**TEXTE D'ÉTUDE**.

********************

Traditionnellement la philosophie se construit à partir d’une analyse de ce qui est, devenant alors une doublure pâle et dévitalisée de la civilisation. Avec la raison philosophique l’ordre est maintenu indéfiniment. Fourier, dans sa tentative pour penser un monde radicalement autre, invente une nouvelle démarche. La raison ne peut plus prévoir ce qui va être en constatant ce qui est et en s’y enfermant. Il ne peut donc être question de créer de nouvelles institutions (ce fut selon Fourier l’erreur tragique de 1793) car on ne parviendrait pas à rompre le cercle infernal du pouvoir caractéristique de la civilisation qui se régénère périodiquement dans la barbarie. La civilisation s’affronte de façon attendue avec sa propre origine. Elle se définit par son opposition à une violence barbare initiale, mais cette opposition produit « l’absence de discorde » comme « un bien négatif » [1]. La Révolution, en créant des institutions et des lois, est restée inscrite dans la logique du pouvoir dont elle cherchait pourtant à se dégager.

Le problème de Fourier est de parvenir à penser les conditions de l’écoulement incessant dans un perpétuel éveil du désir. La civilisation dans sa confrontation avec la barbarie est donc considérée comme une étape transitoire. L’« écart absolu » échappera aux illusions d’une logique frontale d’opposition, il contournera l’obstacle afin de permettre l’invention « comme si les maîtres et leurs lois devaient tomber d’eux-mêmes face à la mise en mouvement des passions » [2]. Il ne s’agit plus d’organiser en institutionnalisant mais de trouver les conditions d’une désorganisation laissant place non au chaos mais à l’infinie richesse de l’imprévu. La discorde n’est plus empêchée par l’instauration de mornes institutions ; Fourier dégage, grâce au système des séries, les conditions de possibilité de fructueuses et permanentes confrontations.

Cette pensée du politique s’accompagne nécessairement d’une réflexion sur le langage et sur une remise en question de la raison par elle-même. Comment parler et raisonner sans figer le mouvement du devenir ? La raison confrontée à ses propres limites, n’a plus pour mission de plier la réalité à ses prévisions. Ici la démarche de Fourier se distingue radicalement de celle de Platon dans la République et plus généralement, de l’ensemble des projets utopiques. Il n’est plus question de philosophes-rois promulguant par la lumière de leur raison une loi définitive et de gardiens ramenant tout débordement du présent à un passé originaire ; il ne s’agit plus de remplir le futur mais de vider le présent de ce qui l’encombre pour faire surgir l’avenir. Fourier tente de mettre en place les conditions d’un mouvement permanent et comme le montre Louis Ucciani, l’amour, dépassant le cadre des affaires privées, permet l’épanouissement du corps social et « accentue la multiplication harmonique » [3].

********************

**EXERCICES À TRAITER**.
1. Quelle fut l'erreur tragique de 1793 selon Fourier, d'après le passage sur Fourier ?
2. Quelles sont toutes les personnes nommées dans le passage sur Fourier ?

**DONNÉES FOURNIES**.
********************

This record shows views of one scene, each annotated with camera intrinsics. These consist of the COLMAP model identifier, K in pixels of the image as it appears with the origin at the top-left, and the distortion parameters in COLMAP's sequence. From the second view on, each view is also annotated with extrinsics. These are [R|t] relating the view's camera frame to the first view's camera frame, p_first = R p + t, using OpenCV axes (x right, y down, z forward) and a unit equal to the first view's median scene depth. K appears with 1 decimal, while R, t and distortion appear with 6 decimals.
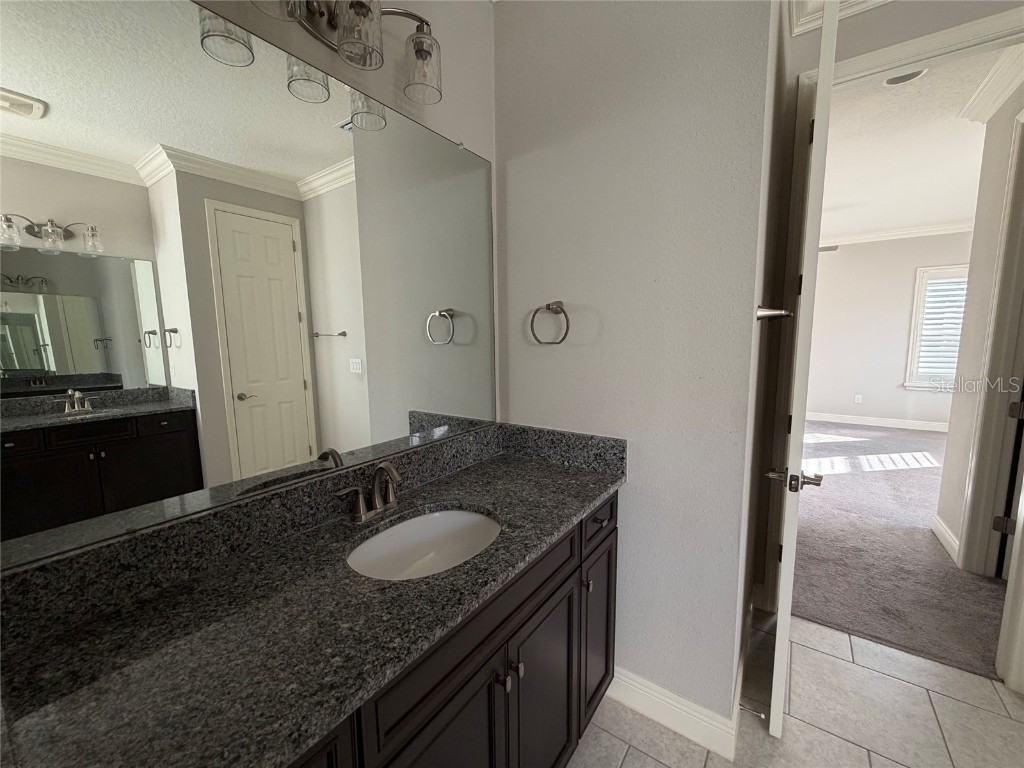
lens RADIAL K [[409.0, 0, 509.3], [0, 409.0, 384.9], [0, 0, 1]] dist [0.001383, -0.000059]
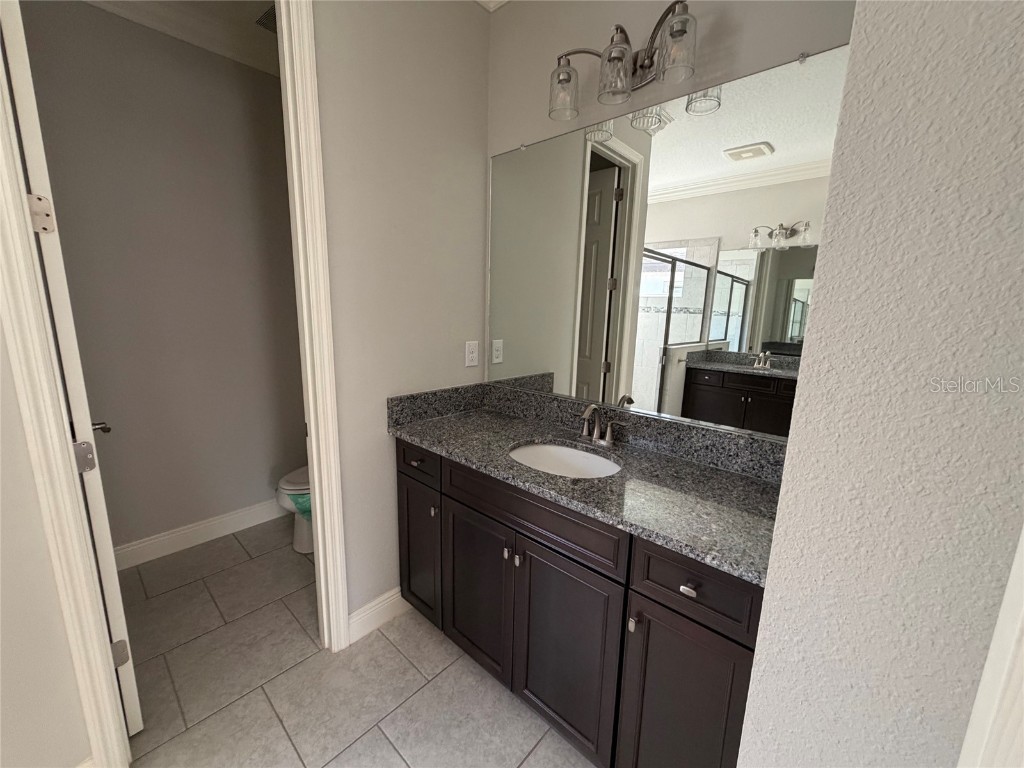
lens RADIAL K [[409.0, 0, 508.2], [0, 409.0, 385.3], [0, 0, 1]] dist [0.001383, -0.000059]
pose [[-0.124949, 0.192980, -0.973214, 0.764367], [-0.143099, 0.967140, 0.210148, -0.085332], [0.981789, 0.165524, -0.093228, 0.625360]]
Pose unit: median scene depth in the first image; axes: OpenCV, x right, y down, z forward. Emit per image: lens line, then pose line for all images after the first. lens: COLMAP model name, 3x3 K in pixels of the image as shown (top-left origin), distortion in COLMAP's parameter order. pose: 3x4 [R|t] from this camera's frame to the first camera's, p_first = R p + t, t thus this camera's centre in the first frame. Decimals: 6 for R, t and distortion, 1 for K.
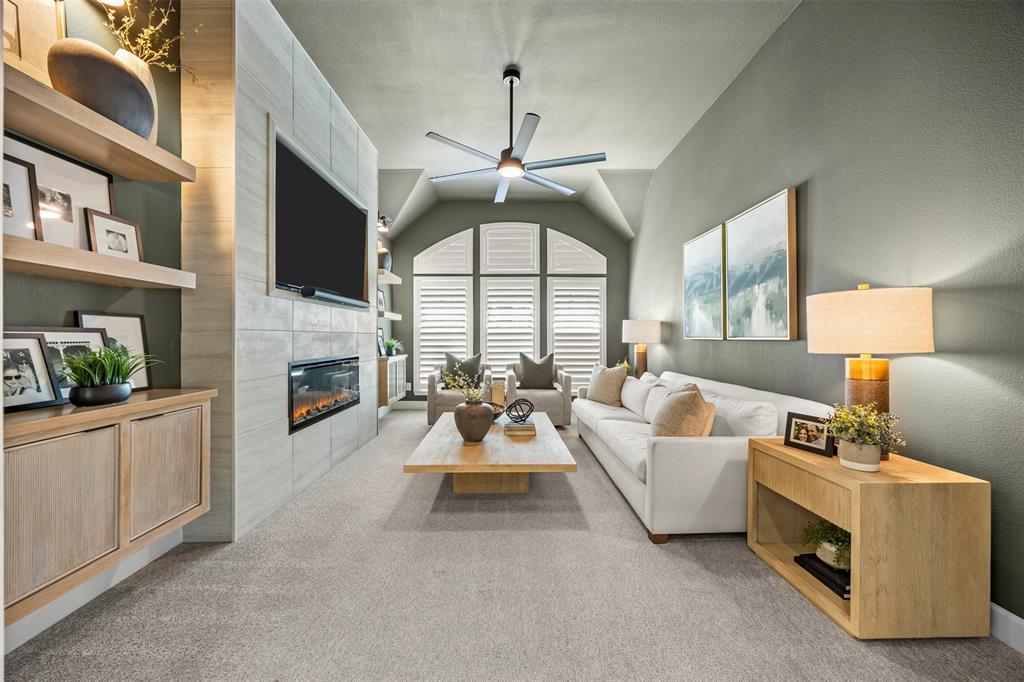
lens RADIAL K [[391.4, 0, 509.8], [0, 391.4, 334.5], [0, 0, 1]] dist [-0.001480, -0.000192]
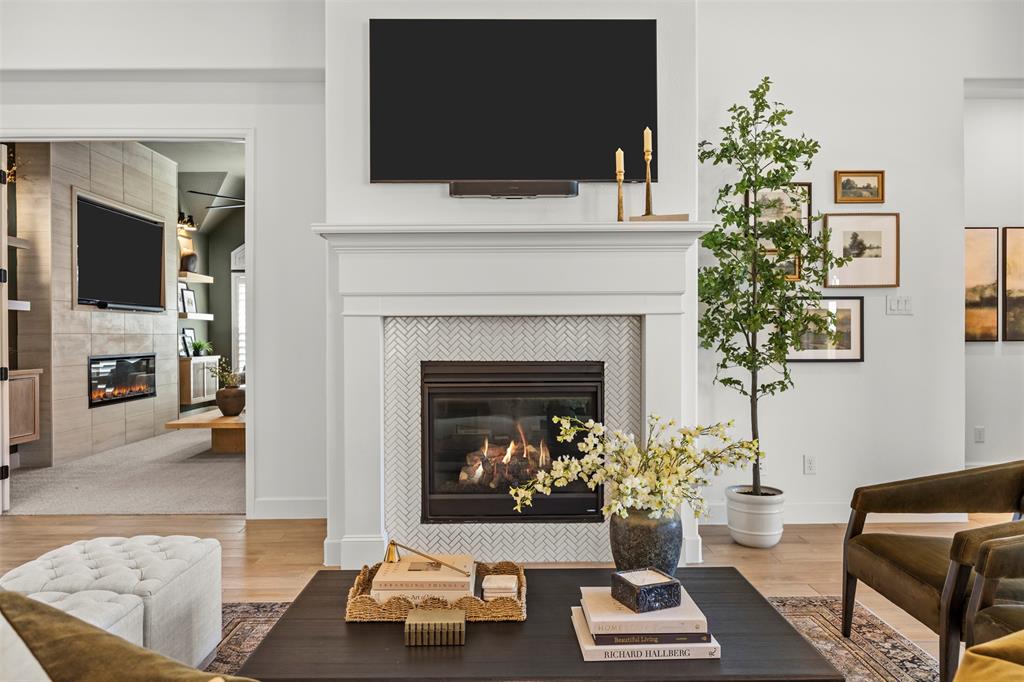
lens RADIAL K [[683.0, 0, 513.5], [0, 683.0, 333.6], [0, 0, 1]] dist [0.000647, -0.002544]
pose [[0.999848, -0.006556, 0.016180, 0.916875], [0.006526, 0.999977, 0.001952, -0.004849], [-0.016192, -0.001846, 0.999867, -1.465873]]
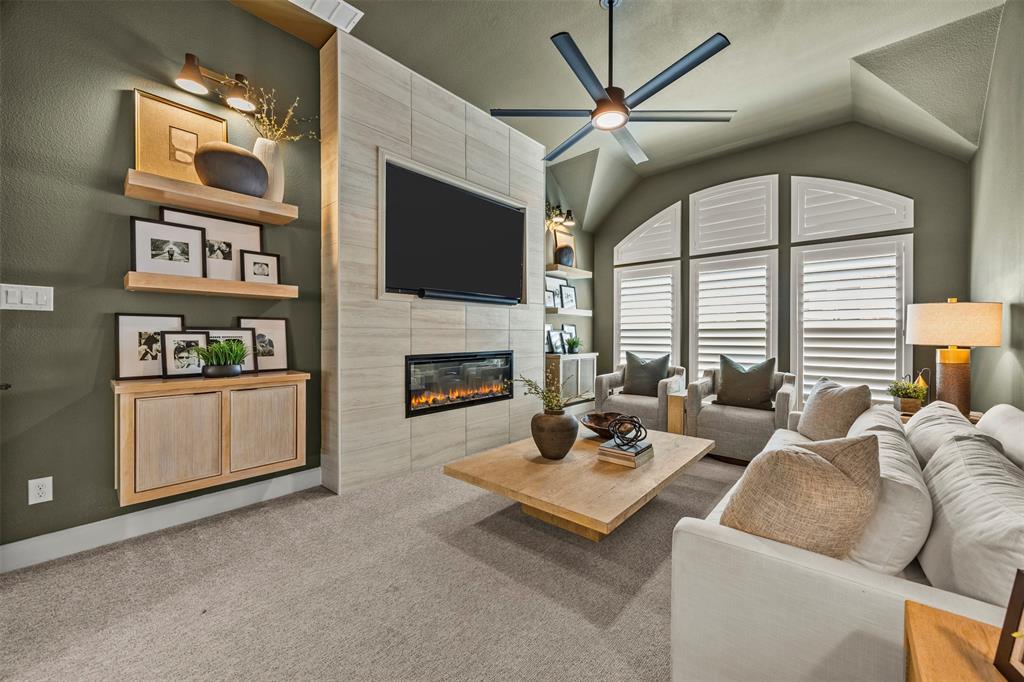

********************

**RÉPONSES RÉDIGÉES**.
1. Avoir voulu créer de nouvelles institutions.

2. Fourier, Platon, Louis Ucciani